Studying music composition at Juilliard during the day, he was out exploring New York's underground lounges and clubs at night, where he says, "I found a highly informed audience listening to richly textured electronic music."
But as radically different as his two musical worlds may be, Bates says his classical and electronica activities have always been complementary. "One of the wonderful things about classical music is the composer's interaction with the wide variety of musicians who bring a work to life, often many months or years after [it] has been written. Electronica, on the other hand, gives immediate results to the composer working [alone] in the studio." He points out that such immediacy, and the limitless palette of sounds that the producer can create from scratch, can be very appealing to a composer.
Even so, Bates says that a highly compositional approach informs all of his electronica work, whether creating trip-hop tracks or DJing at a lounge. "It can be a challenging task to turn a bunch of homemade sounds into a musically coherent track, or to plan an overall shape to a two-hour set."
His concerto-like Sounds for His Animation, commissioned and premiered by The New Juilliard Ensemble, is a product of Bates' passions. Designed for synthesizer and chamber orchestra, it will be performed this week by the Atlanta Symphony Orchestra, with the composer as synthesizer soloist.
The blending of synthesizer and orchestra was a monumental task. Bates suggests that the myriad of sounds the synthesizer can produce offers a challenge when writing for it as a solo instrument. "But that's what fascinated me: Featuring an instrument blessed with a wonderful identity crisis shatters the conventional relationship between orchestra and soloist. This is one reason I decided against using the word concerto anywhere near this piece, since the synth can act chameleon-like among the various textures of the orchestra."
The challenges of the work go beyond the compositional, they also apply to his role of soloist in the ASO concert. "Having to navigate through all the buttons, wheels and knobs can be a real squirrel on the head! At one point, my right hand is busy with a tricky passage while my left is messing with some dials. Perhaps in that way it is most comparable to a 21st-century organ concerto, though the synth involved is resolutely mid-'80s." says Bates, referring to the Yamaha V50 he carts around for performances.

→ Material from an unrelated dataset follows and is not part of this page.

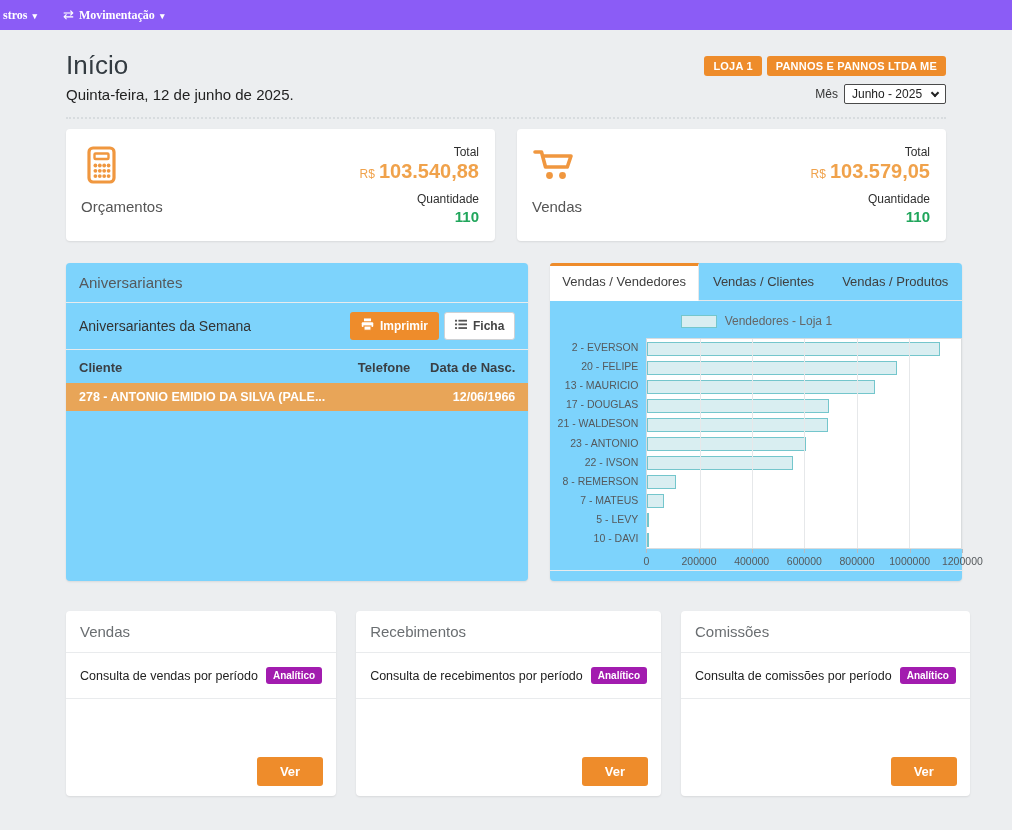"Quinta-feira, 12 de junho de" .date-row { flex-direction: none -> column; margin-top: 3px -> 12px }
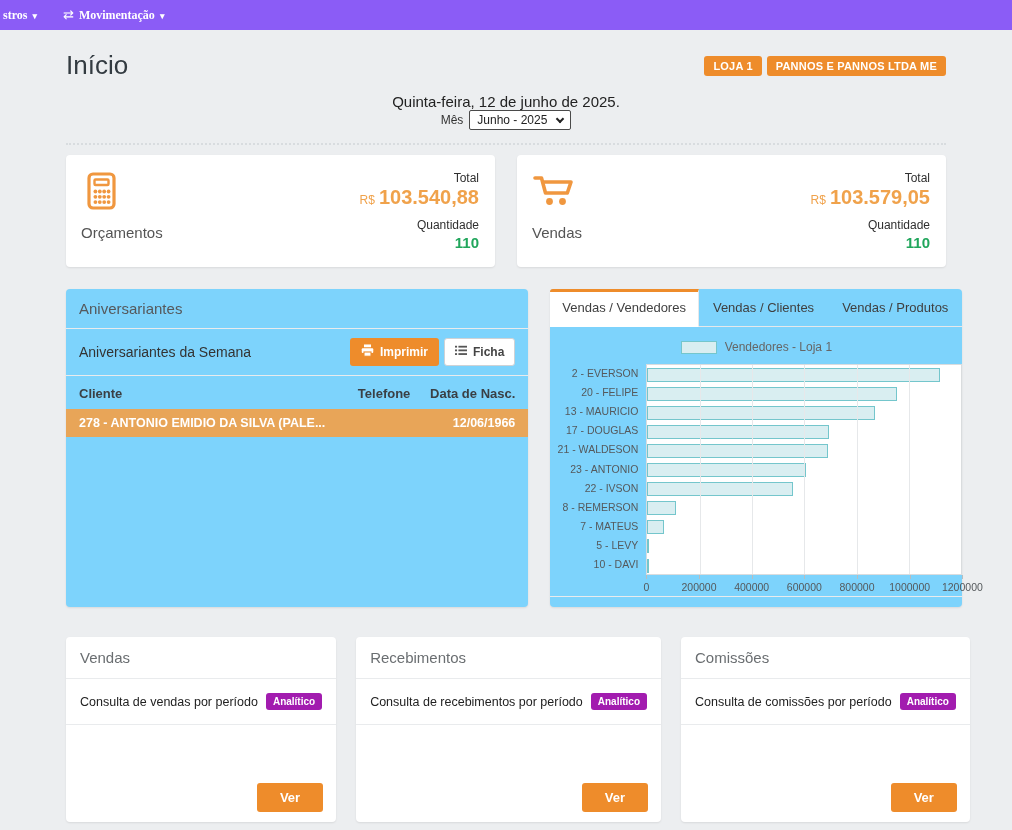"Vendas / Vendedores" div.tab { order: before "Vendas / Clientes" -> after "Vendas / Clientes" }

Besides studying on two continents (he is also pursuing a Ph.D. at University of California at Berkeley) and DJing, Bates has a good handful of performances on this season's docket, not to mention important commissions, including one for The Juilliard School's 100th anniversary in 2005. He notes how his very different musical influences are, perhaps, merging even more. "While kept quite apart initially," he says, "more recently both worlds have started to influence each other in my music. Two new electro- acoustic commissions are suggesting interesting hybrids to me, so we'll see what happens."